**** PROVIDED RECORDS

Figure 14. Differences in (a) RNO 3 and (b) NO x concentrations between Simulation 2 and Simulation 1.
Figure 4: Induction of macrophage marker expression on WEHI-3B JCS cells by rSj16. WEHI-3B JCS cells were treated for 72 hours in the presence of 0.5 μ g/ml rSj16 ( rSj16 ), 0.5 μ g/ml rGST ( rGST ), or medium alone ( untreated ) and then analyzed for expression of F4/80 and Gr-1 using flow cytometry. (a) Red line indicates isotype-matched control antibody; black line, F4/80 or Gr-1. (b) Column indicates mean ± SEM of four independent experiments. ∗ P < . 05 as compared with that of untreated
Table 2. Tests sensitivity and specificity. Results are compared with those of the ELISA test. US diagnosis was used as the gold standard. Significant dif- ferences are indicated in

********
**** PROVIDED RECORDS

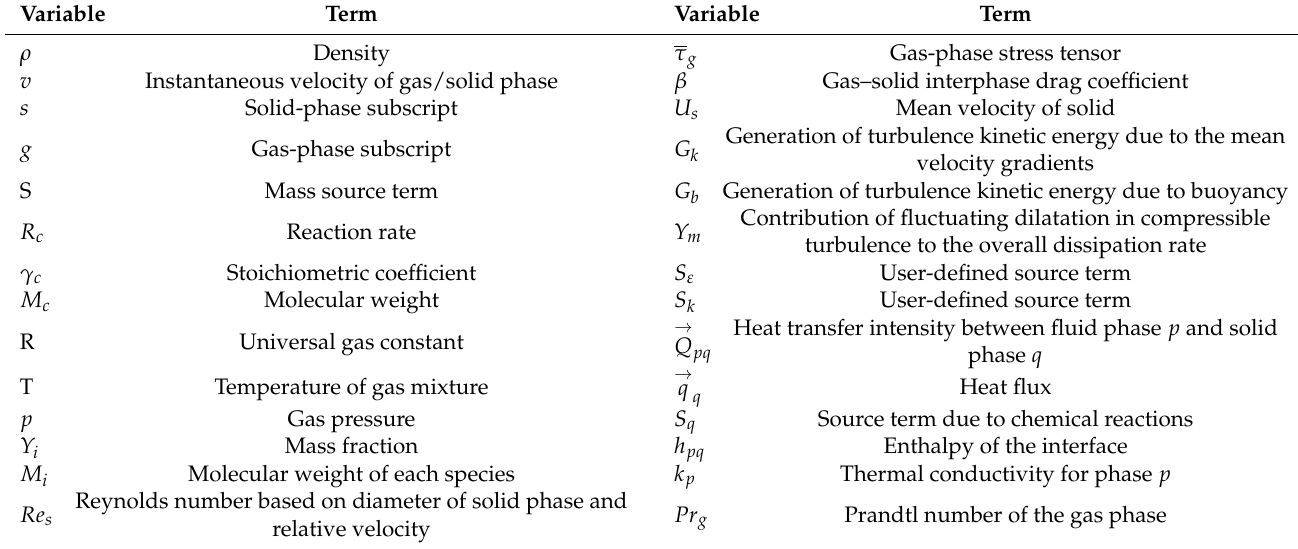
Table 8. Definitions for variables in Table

********

> _GOAL OF THE EXERCISE_: Show each line from the material above where the string "with" can be found.

> _RESULT_:
Figure 4: Induction of macrophage marker expression on WEHI-3B JCS cells by rSj16. WEHI-3B JCS cells were treated for 72 hours in the presence of 0.5 μ g/ml rSj16 ( rSj16 ), 0.5 μ g/ml rGST ( rGST ), or medium alone ( untreated ) and then analyzed for expression of F4/80 and Gr-1 using flow cytometry. (a) Red line indicates isotype-matched control antibody; black line, F4/80 or Gr-1. (b) Column indicates mean ± SEM of four independent experiments. ∗ P < . 05 as compared with that of untreated
Table 2. Tests sensitivity and specificity. Results are compared with those of the ELISA test. US diagnosis was used as the gold standard. Significant dif- ferences are indicated in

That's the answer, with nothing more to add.